# ...sum of all quadratic residues modulo p...

• Mar 21st 2010, 04:12 PM
NikoBellic
...sum of all quadratic residues modulo p...
Let p be a prime > 3. Show that the sum of all the quadratic residues modulo p is divisible by p.
• Mar 21st 2010, 04:49 PM
chiph588@
Quote:

Originally Posted by NikoBellic
Let p be a prime > 3. Show that the sum of all the quadratic residues modulo p is divisible by p.

Let $\displaystyle g$ be a primitive root modulo $\displaystyle p$.

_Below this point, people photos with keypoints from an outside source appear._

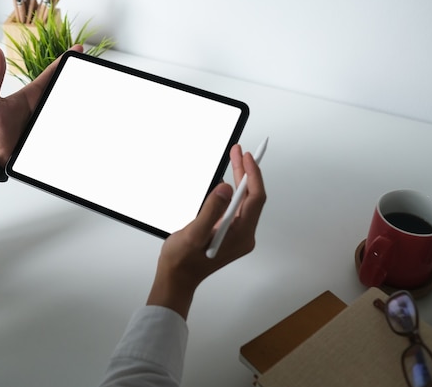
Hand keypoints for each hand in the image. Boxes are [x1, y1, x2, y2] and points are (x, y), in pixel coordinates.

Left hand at [0, 44, 83, 164]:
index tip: (76, 50)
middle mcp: (39, 104)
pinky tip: (82, 114)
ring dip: (76, 96)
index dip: (62, 60)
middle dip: (75, 76)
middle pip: (61, 87)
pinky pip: (63, 122)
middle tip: (88, 66)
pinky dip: (73, 116)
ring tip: (91, 87)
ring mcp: (44, 117)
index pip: (50, 73)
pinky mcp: (46, 130)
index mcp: (29, 94)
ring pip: (63, 104)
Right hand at [146, 144, 265, 318]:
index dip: (252, 175)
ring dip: (240, 179)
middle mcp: (243, 235)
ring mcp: (237, 234)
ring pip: (244, 201)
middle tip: (238, 151)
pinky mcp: (228, 233)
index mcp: (240, 235)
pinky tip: (226, 181)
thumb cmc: (182, 261)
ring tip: (234, 159)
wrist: (177, 279)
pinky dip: (232, 191)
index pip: (255, 198)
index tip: (246, 157)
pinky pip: (236, 207)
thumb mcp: (194, 234)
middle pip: (251, 197)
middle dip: (246, 172)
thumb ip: (210, 210)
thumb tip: (226, 188)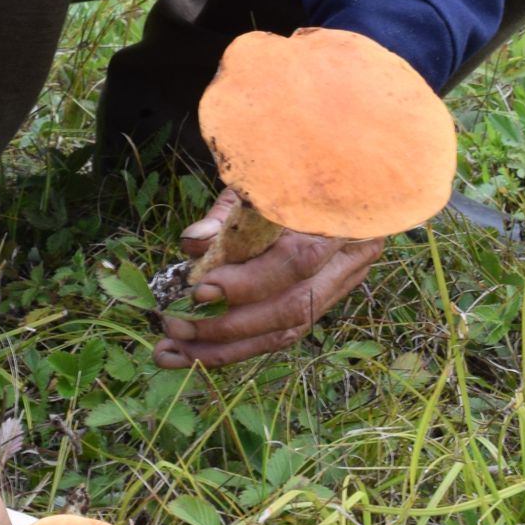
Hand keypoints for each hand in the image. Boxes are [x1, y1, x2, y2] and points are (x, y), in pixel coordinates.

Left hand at [152, 187, 382, 369]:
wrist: (340, 172)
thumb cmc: (292, 175)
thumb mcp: (260, 182)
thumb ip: (226, 215)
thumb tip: (192, 244)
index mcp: (339, 216)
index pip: (299, 259)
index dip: (250, 281)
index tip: (200, 288)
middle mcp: (351, 257)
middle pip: (293, 307)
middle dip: (229, 324)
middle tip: (176, 324)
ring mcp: (342, 283)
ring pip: (287, 330)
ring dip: (226, 347)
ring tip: (173, 351)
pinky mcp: (325, 302)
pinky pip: (283, 334)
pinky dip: (237, 346)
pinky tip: (196, 353)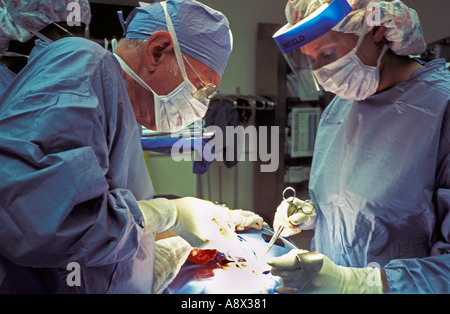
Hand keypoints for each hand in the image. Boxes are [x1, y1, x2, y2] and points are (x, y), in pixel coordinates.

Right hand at [170, 197, 262, 248]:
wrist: (169, 212)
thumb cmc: (188, 209)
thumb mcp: (209, 208)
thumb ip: (223, 215)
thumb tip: (232, 218)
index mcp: (210, 239)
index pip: (229, 245)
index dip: (237, 243)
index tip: (243, 243)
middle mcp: (205, 245)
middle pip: (223, 242)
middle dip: (228, 233)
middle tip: (231, 222)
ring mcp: (198, 244)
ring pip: (215, 239)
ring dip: (220, 231)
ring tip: (219, 219)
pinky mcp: (193, 241)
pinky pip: (207, 238)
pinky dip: (212, 231)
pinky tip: (210, 221)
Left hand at [267, 250, 382, 293]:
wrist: (339, 281)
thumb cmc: (324, 266)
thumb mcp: (314, 256)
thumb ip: (298, 256)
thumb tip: (280, 260)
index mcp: (310, 260)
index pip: (289, 261)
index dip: (277, 261)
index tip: (268, 261)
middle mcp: (308, 272)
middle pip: (285, 272)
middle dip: (275, 270)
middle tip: (273, 268)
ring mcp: (308, 283)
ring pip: (286, 281)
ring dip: (280, 278)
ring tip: (281, 275)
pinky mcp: (308, 292)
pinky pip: (291, 292)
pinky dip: (282, 290)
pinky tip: (279, 287)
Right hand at [273, 197, 316, 236]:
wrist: (311, 217)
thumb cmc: (311, 214)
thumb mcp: (308, 215)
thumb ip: (300, 217)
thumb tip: (291, 220)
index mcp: (290, 202)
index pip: (281, 210)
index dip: (284, 219)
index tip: (291, 225)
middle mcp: (284, 207)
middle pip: (278, 217)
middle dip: (287, 225)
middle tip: (297, 228)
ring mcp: (281, 214)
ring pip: (278, 224)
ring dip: (287, 229)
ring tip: (297, 229)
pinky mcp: (281, 221)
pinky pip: (279, 228)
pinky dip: (286, 232)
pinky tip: (294, 231)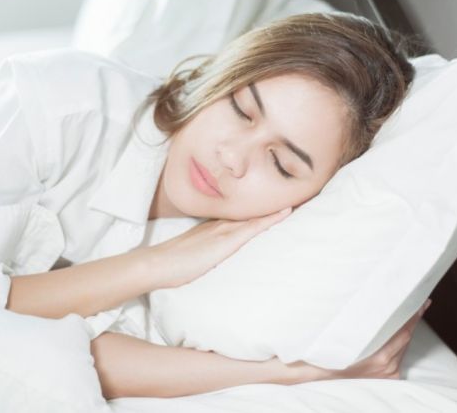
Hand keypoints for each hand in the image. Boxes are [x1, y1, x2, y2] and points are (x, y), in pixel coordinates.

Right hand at [143, 207, 291, 288]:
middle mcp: (221, 224)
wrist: (156, 265)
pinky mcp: (225, 241)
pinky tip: (286, 212)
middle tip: (299, 192)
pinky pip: (253, 227)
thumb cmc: (170, 265)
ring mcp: (223, 231)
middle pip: (253, 211)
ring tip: (301, 197)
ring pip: (256, 215)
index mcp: (214, 227)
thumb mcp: (193, 255)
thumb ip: (205, 252)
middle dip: (274, 203)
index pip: (243, 216)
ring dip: (277, 207)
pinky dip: (270, 218)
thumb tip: (211, 258)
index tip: (283, 201)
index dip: (262, 209)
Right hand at [287, 299, 431, 382]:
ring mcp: (388, 373)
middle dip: (412, 318)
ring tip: (410, 311)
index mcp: (380, 356)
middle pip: (406, 337)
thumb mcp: (340, 332)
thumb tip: (369, 301)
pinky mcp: (386, 377)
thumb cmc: (322, 354)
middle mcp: (387, 366)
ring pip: (402, 346)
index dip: (413, 313)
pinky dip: (399, 342)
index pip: (404, 330)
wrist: (310, 376)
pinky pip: (398, 355)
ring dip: (405, 329)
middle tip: (419, 300)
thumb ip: (358, 321)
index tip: (421, 298)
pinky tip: (398, 330)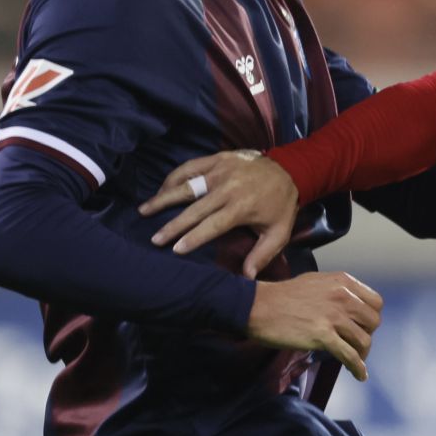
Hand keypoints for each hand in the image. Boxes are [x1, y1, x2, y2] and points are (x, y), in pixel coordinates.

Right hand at [140, 151, 299, 276]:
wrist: (291, 169)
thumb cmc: (281, 205)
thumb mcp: (279, 232)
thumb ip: (262, 254)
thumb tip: (247, 277)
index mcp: (241, 207)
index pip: (211, 225)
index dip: (192, 237)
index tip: (175, 249)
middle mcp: (227, 188)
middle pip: (194, 209)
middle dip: (172, 225)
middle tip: (154, 239)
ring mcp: (220, 171)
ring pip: (186, 185)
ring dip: (163, 198)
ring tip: (144, 210)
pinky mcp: (217, 158)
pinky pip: (189, 167)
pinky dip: (173, 178)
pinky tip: (161, 190)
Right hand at [246, 271, 383, 380]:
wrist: (257, 306)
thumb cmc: (281, 296)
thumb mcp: (315, 282)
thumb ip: (336, 291)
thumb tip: (350, 305)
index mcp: (343, 282)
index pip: (375, 302)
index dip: (371, 317)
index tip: (363, 327)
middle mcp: (343, 297)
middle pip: (373, 322)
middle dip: (367, 335)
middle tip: (356, 344)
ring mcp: (334, 316)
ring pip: (364, 340)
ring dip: (362, 354)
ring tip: (355, 361)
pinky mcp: (323, 336)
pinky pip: (349, 356)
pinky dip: (358, 368)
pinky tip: (359, 375)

$\displaystyle A_p=\{1,g^2,g^4,\cdot\cdot\cdot, g^{p-3}\}$ is the collection of all quadratic residues.
This is because $\displaystyle |A_p| = \frac{p-1}{2}$ and every element in $\displaystyle A_p$ is a square due to the even exponent. Since there are only $\displaystyle \frac{p-1}{2}$ quadratic residues, $\displaystyle A_p$ must be the list of quadratic residues modulo $\displaystyle p$.

$\displaystyle 1+g^2+g^4+\cdot\cdot\cdot+g^{p-3} = \frac{1-g^{p-1}}{1-g^2} \equiv 0 \mod{p}$.

$\displaystyle p>3$, otherwise $\displaystyle (1-g^2)^{-1}$ doesn't exist.